Fast forward and we are now coming to the end of 2007 and the immigration debate is far from over. This June the Senate killed the latest attempt at immigration reform—S.1639—with a 46-53 vote. When the vote came down, some immigrants’ rights supporters let out a sigh of relief and others a sigh of dismay. Yet, regardless of where each of us stood on S.1639 we hold one inevitable fact in common: We still need comprehensive immigration reform. It is against this back drop that I wonder what we will see in the upcoming year as we prepare for the 2008 election.
Will we see more footsteps on the road leading to colleges that refuse in-state tuition to undocumented students who reside—often their entire lives—in the state? Will we see more universities, like Metro State in Colorado, trying to use these policies to clear a parallel path where some citizen students will be denied in-state tuition based on their parents’ immigration status? Knowing that in this country we already have what can be described as tiers of citizenship, will we see continued efforts at creating these distinct tiers of second class citizens who are just not American enough to be treated like other citizens? I would like to think it is not a pre-determined fact that we should travel a road straight into George Orwell’s Animal Farm where this time the solitary golden rule will read: “All American citizens are equal/but some are more equal than others” To the extent that all of the stones needed to pave this path have not yet been cast, it makes sense to pushback. To the extent that many have already been put into place, it is essential to fight back.

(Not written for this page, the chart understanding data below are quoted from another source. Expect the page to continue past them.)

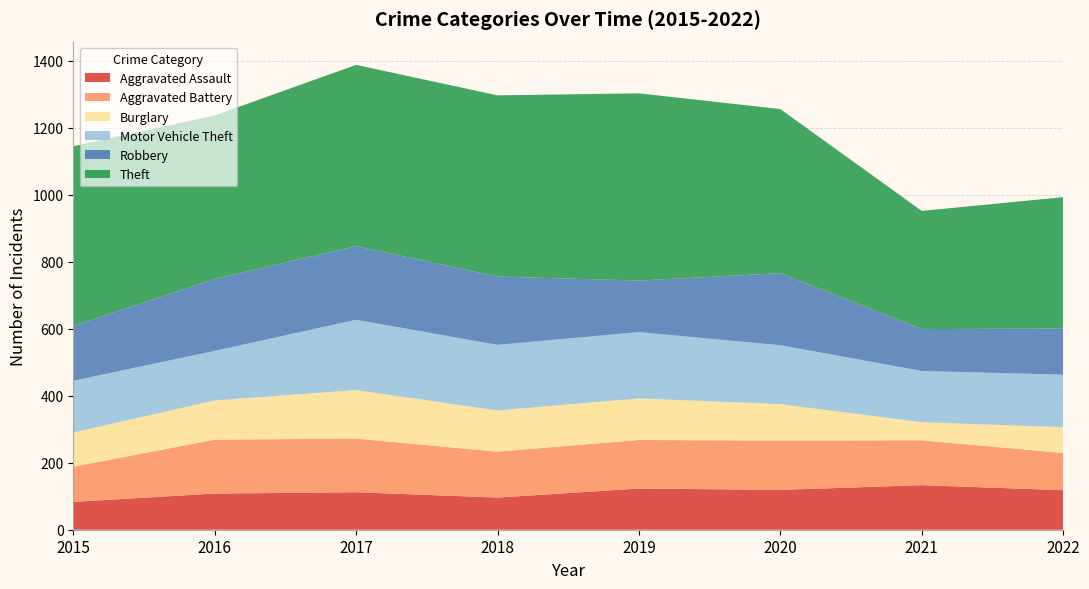

Reading left to right, list all the values displayed in this chart.

Aggravated Assault: 83	108	112	96	123	119	133	118
Aggravated Battery: 105	161	160	137	145	147	134	111
Burglary: 102	117	145	123	124	109	54	77
Motor Vehicle Theft: 155	148	210	196	198	176	153	157
Robbery: 164	215	220	204	154	215	125	138
Theft: 536	488	541	541	559	490	353	392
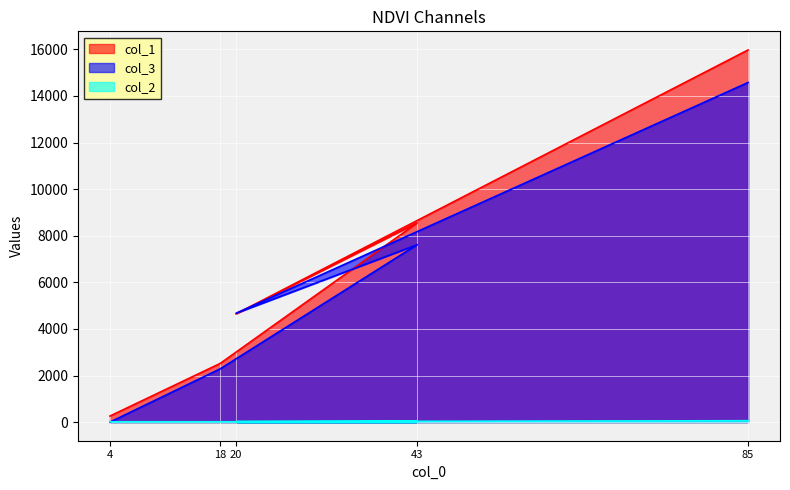

List the series in order of their peak value, lowest first.

col_2, col_3, col_1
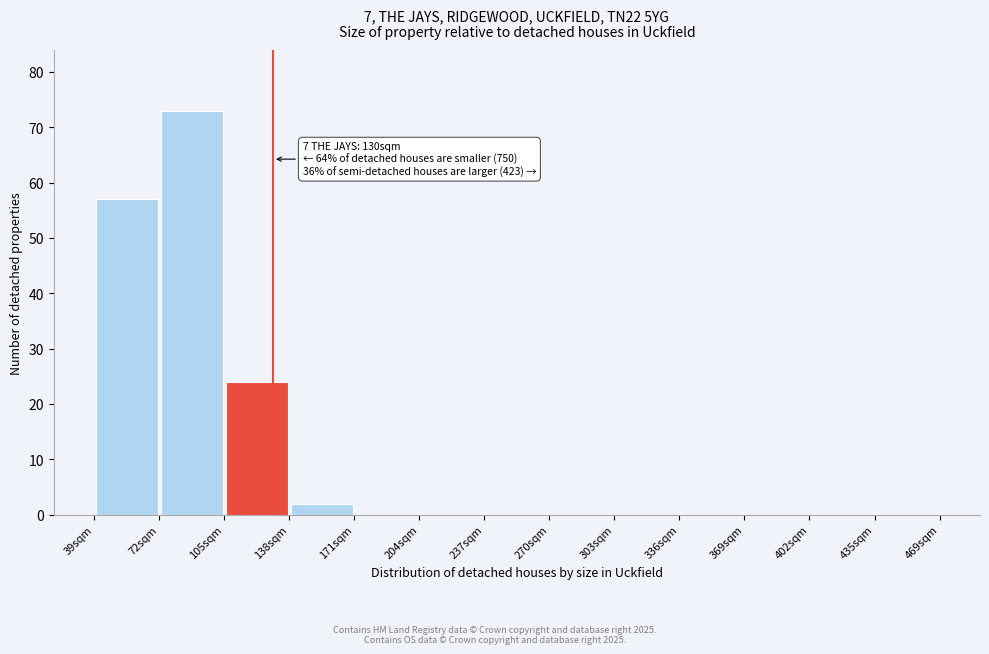

Which range on the x-axis has the tallest bar?

70 to 105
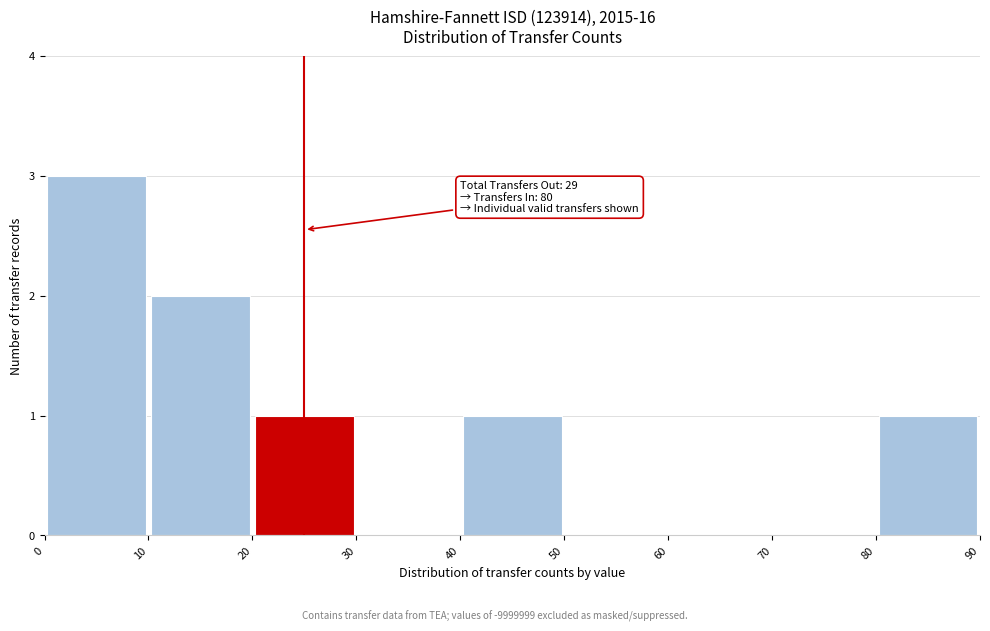

Which range on the x-axis has the tallest bar?

0 to 10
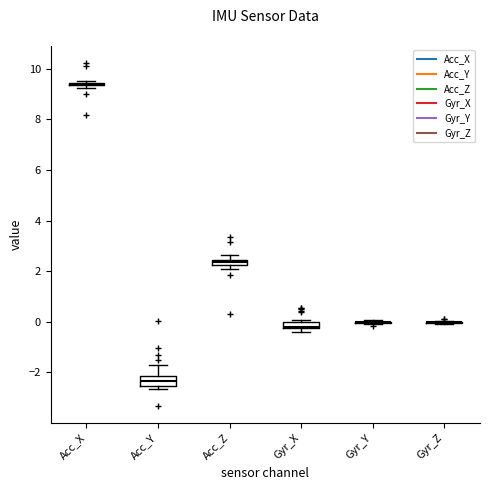

Where is the lower edge of the box for Gyr_X on the y-axis? The values are not printed on the chart, so give them approximately, as read against the axis.

-0.2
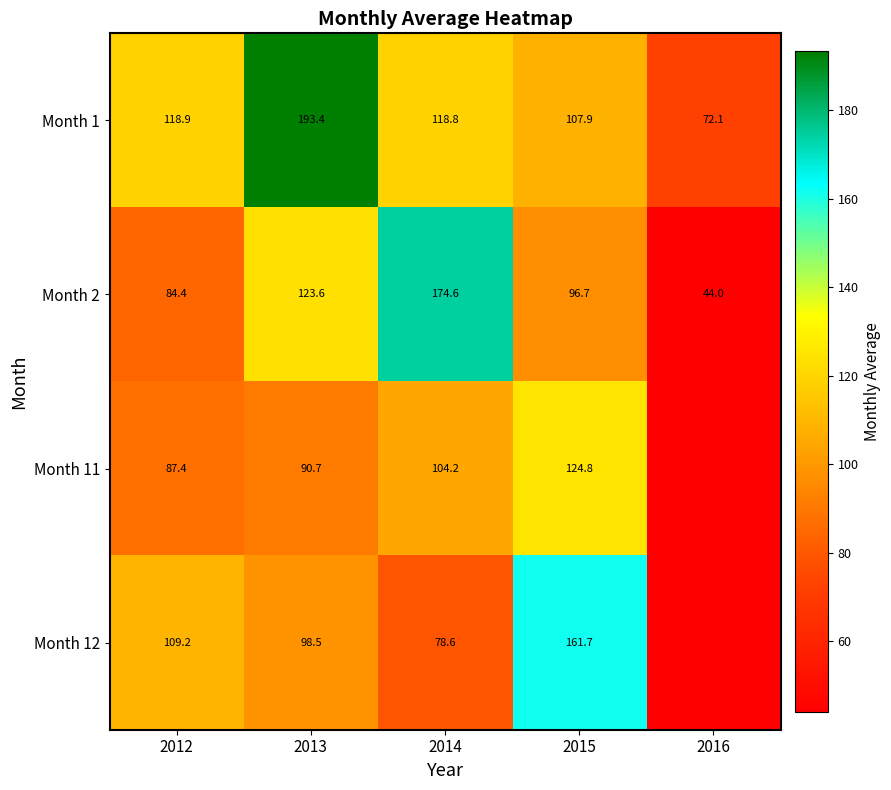

Is the value of Month 12 at 2012 greater than the value of Month 11 at 2012?

Yes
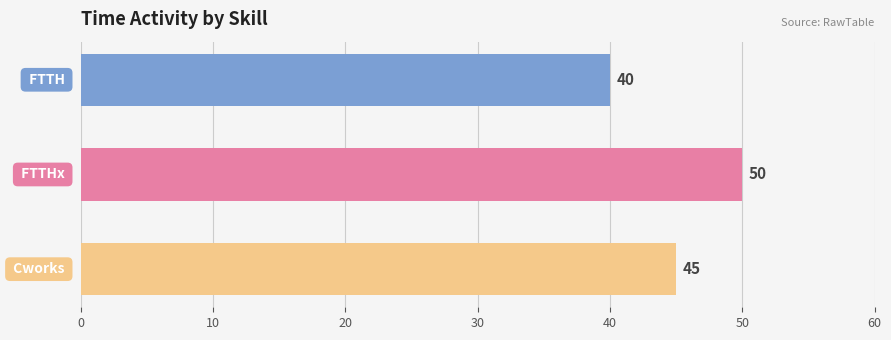

What is the difference between the maximum and minimum values?

10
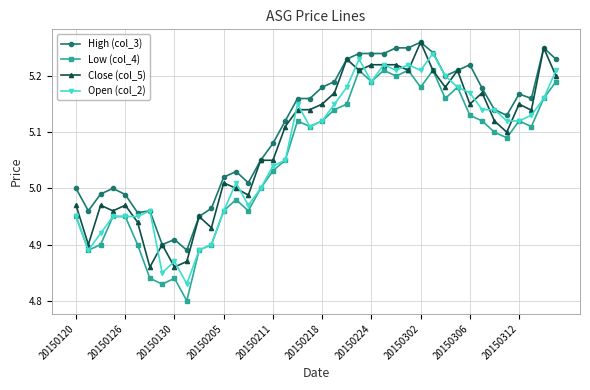

List the series in order of their overall mean, highest first.

High (col_3), Close (col_5), Open (col_2), Low (col_4)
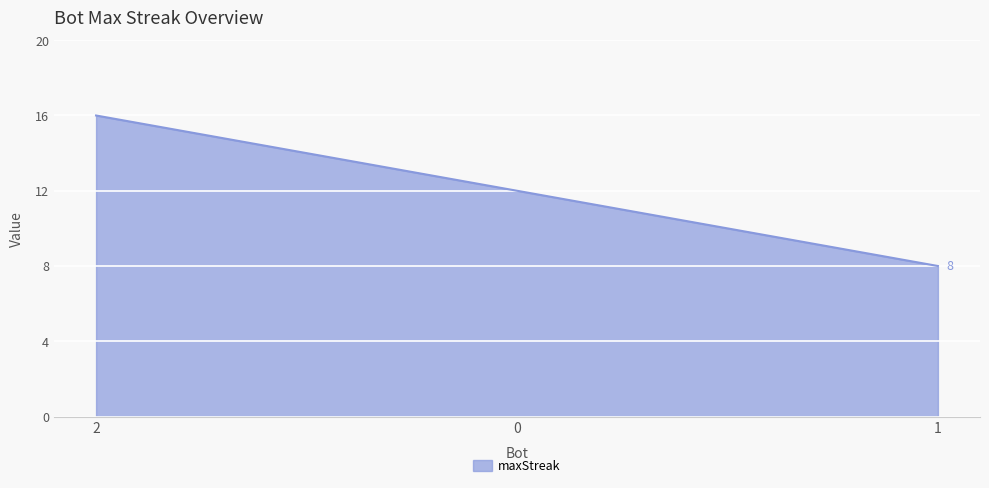

What is the greatest value displayed?

16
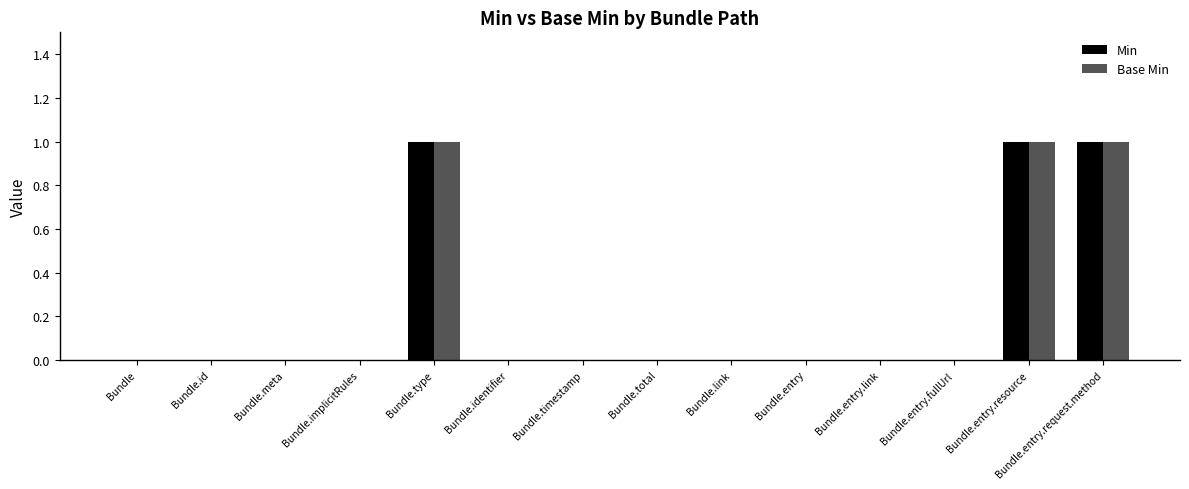

Does the chart contain stacked bars?

No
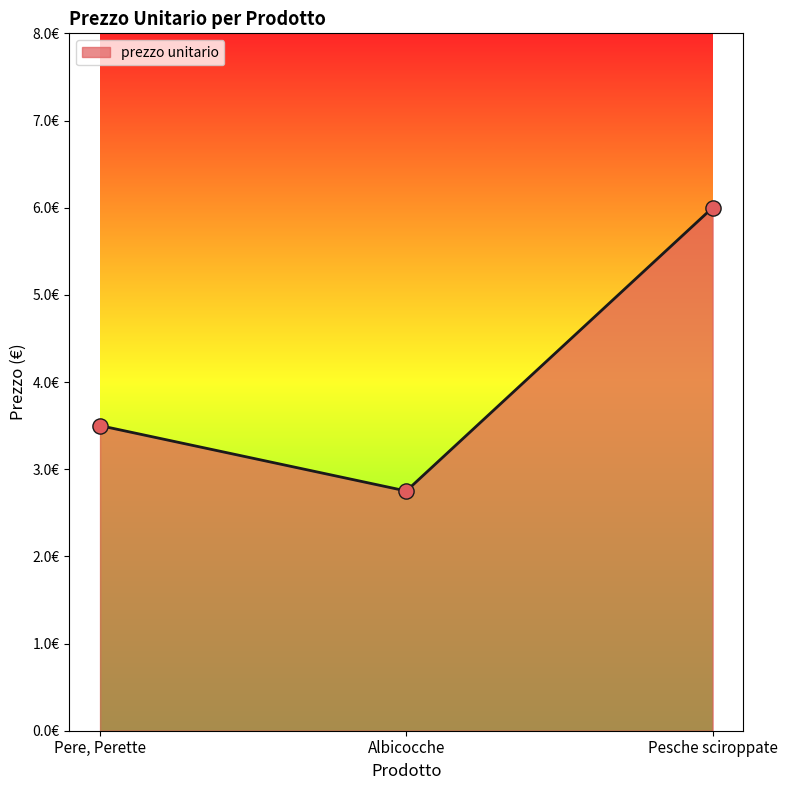

Which has a higher value, Pere, Perette or Pesche sciroppate?

Pesche sciroppate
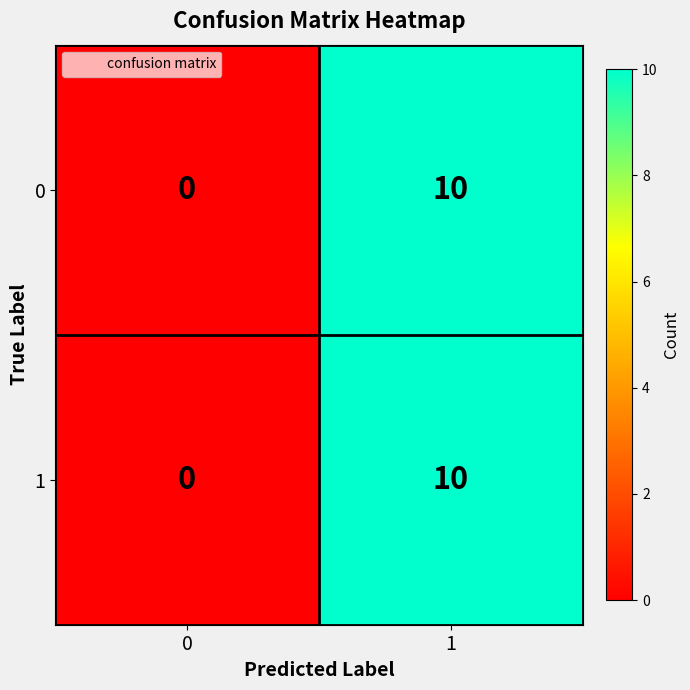

The value of 1 at 1 is 16. True or false?

False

Who will pave it? Thus, where some cities have begun forging new roads of their own by declaring themselves sanctuary cities where nativism will not set the tone for life and where in response, some elected state officials carved out new paths where such declarations of sister/brotherhood would be banned, what can be done? Faced with a tug-o-war like the one that appears to be unfolding in Wisconsin, there are likely many who wonder—and rightly so—whether they can actually influence the direction the country takes. Knowing that the road we travel will be most greatly influenced by those who hold the power, I hope people are asking what options we have for making sure that the path is one that leads to a just democracy. From where I sit it seems the best option is clear: Vote. Just vote. George Jean Nathan once noted, “Bad politicians are elected by good citizens who do not vote.” I would add that bad ideas that eventually become bad policies and bad laws are created in the same way. So in 2008 vote, just vote.
“Luchador”: A fighter in the struggle.
Introduced by Republican House Judiciary Chairman, James Sensenbrenner.
See, e.g. Kristin Collins, Immigrants find growing enmity: Immigrants now targets of racial slurs and taunts, The Myrtle Beach Sun-News Reports (September 23, 2007).
Original quote reads: “All animals are equal/but some are more equal than others.”